# [Exercise goal]
State how many lines of the data contain the word "left", and write nothing besides the number.

# [Supplied material]
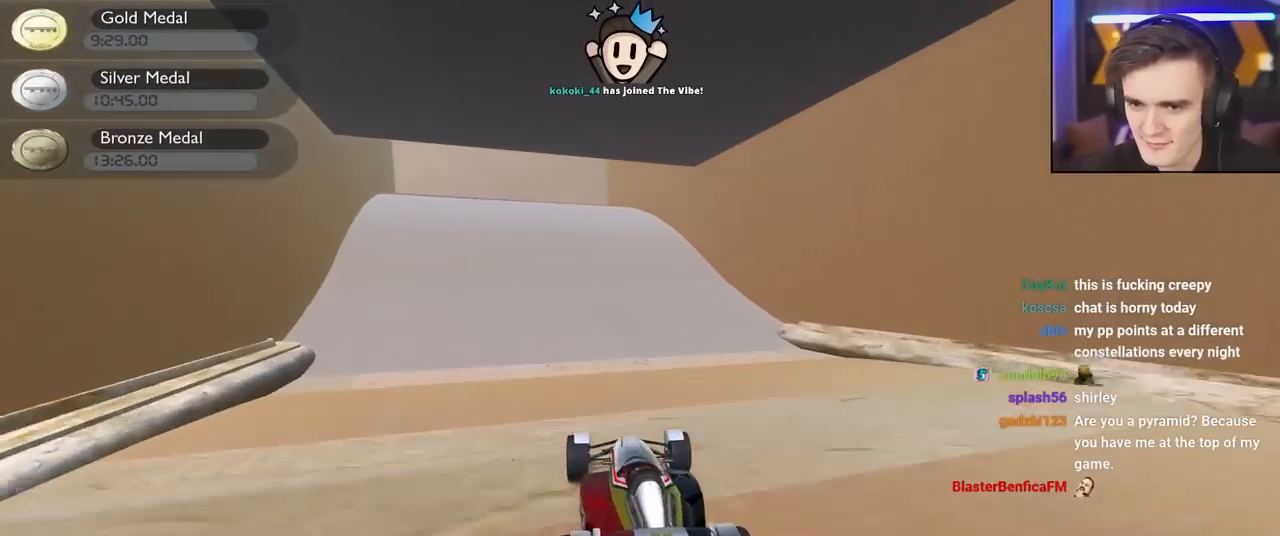
{"keys": ["up"], "events": [[334, "left", "down"], [417, "left", "up"]]}
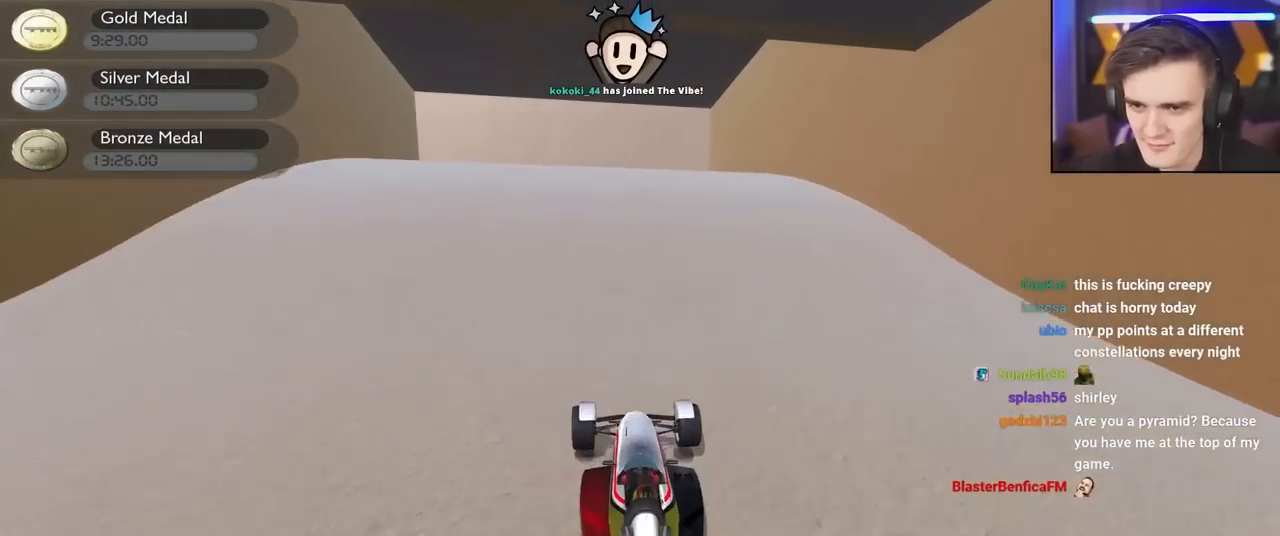
{"keys": ["brake"], "events": [[150, "left", "down"], [350, "left", "up"], [384, "brake", "down"], [400, "up", "up"]]}
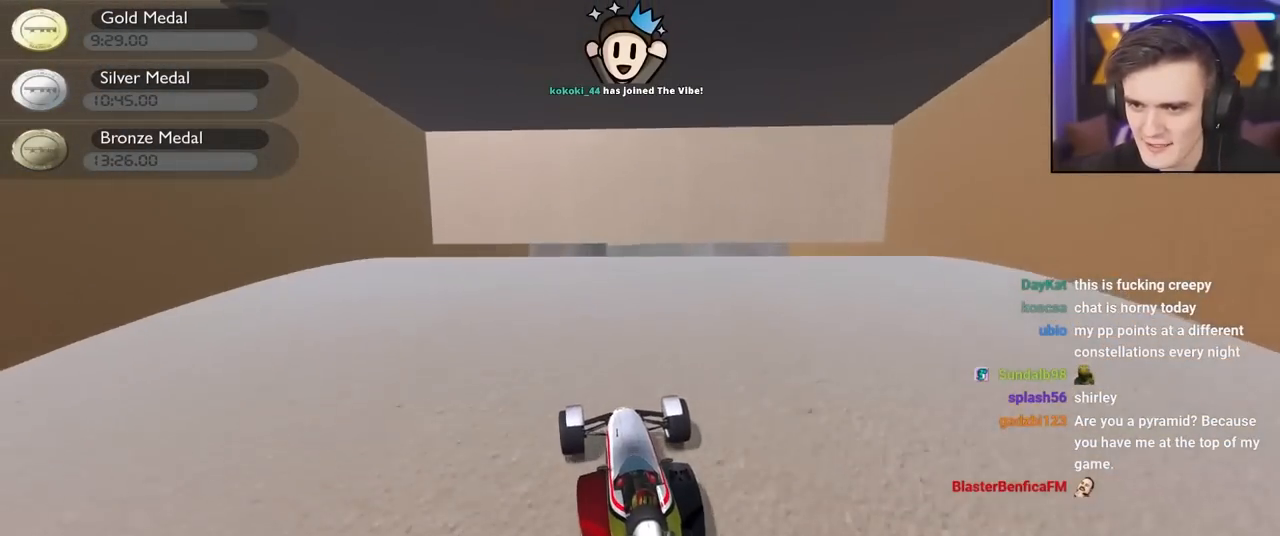
{"keys": ["up"], "events": [[134, "right", "down"], [400, "right", "up"], [450, "brake", "up"], [450, "up", "down"]]}
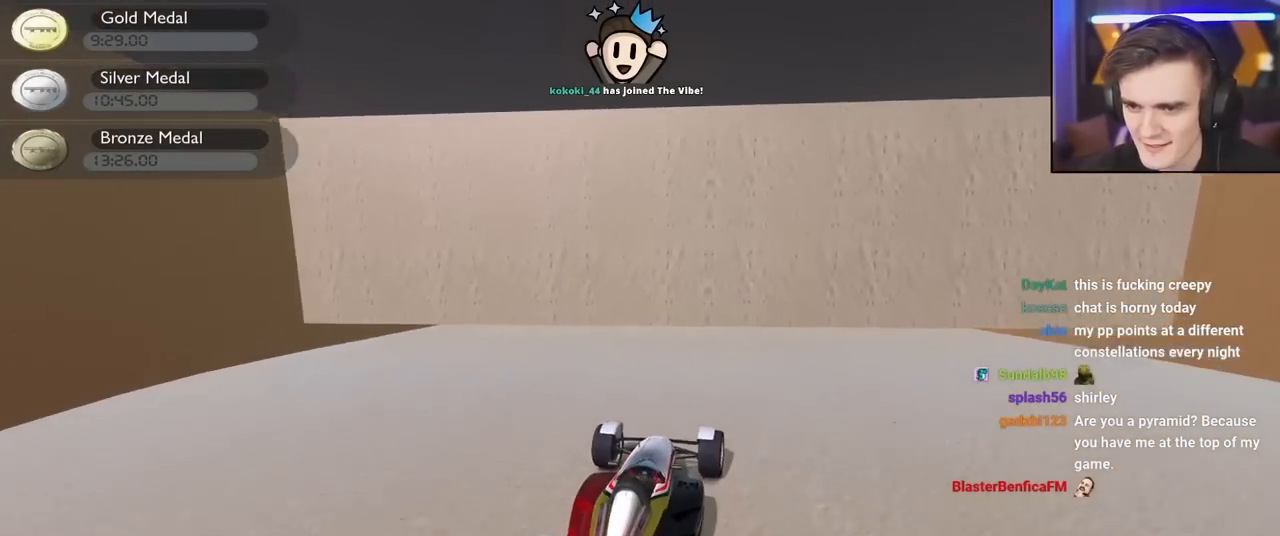
{"keys": ["up"], "events": [[50, "left", "down"], [184, "left", "up"]]}
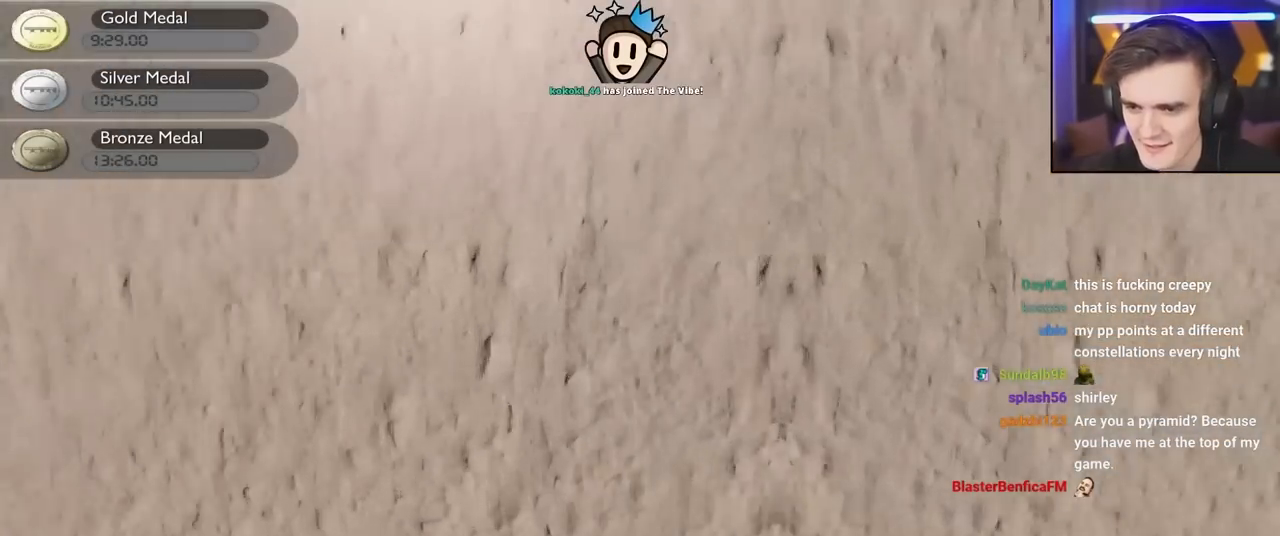
{"keys": ["up"], "events": []}
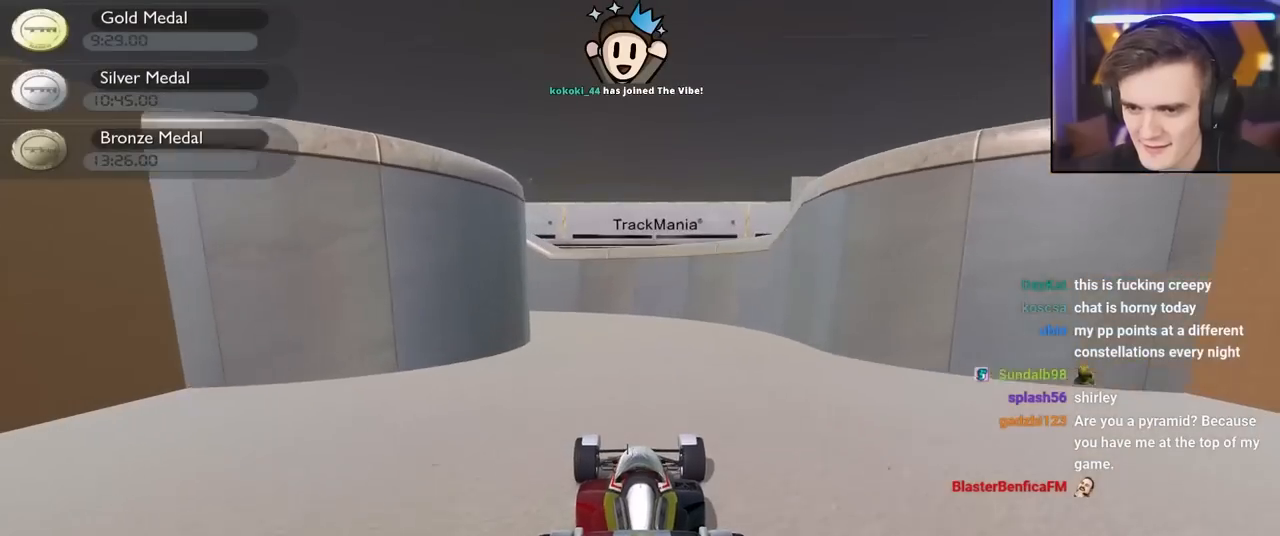
{"keys": ["left", "up"], "events": [[167, "left", "down"], [267, "left", "up"], [367, "left", "down"]]}
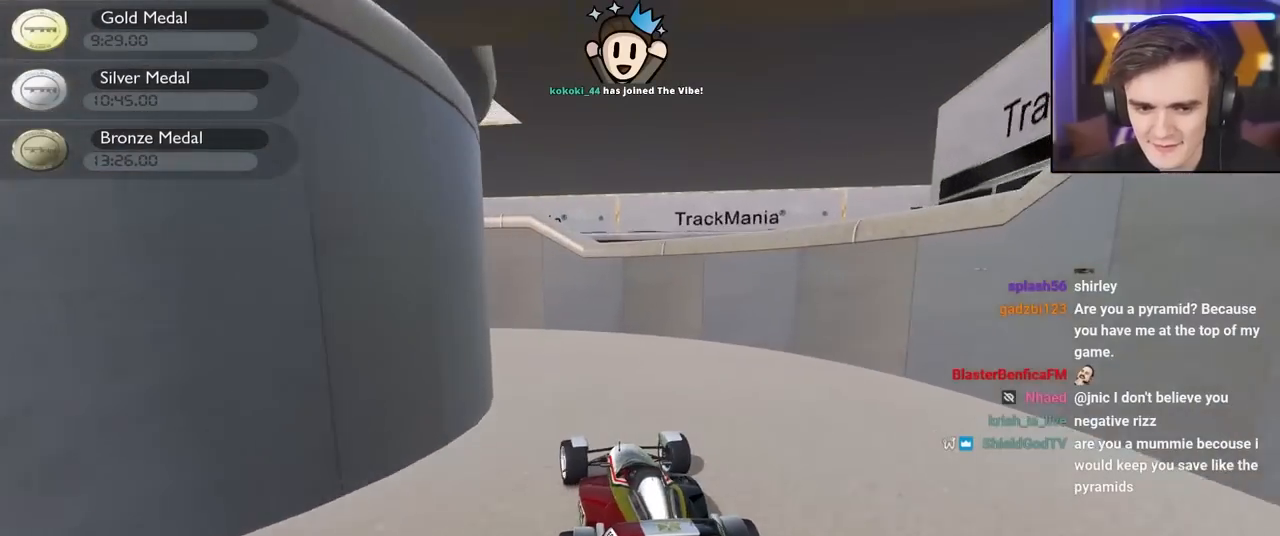
{"keys": ["left", "up"], "events": []}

# [Problem solution]
5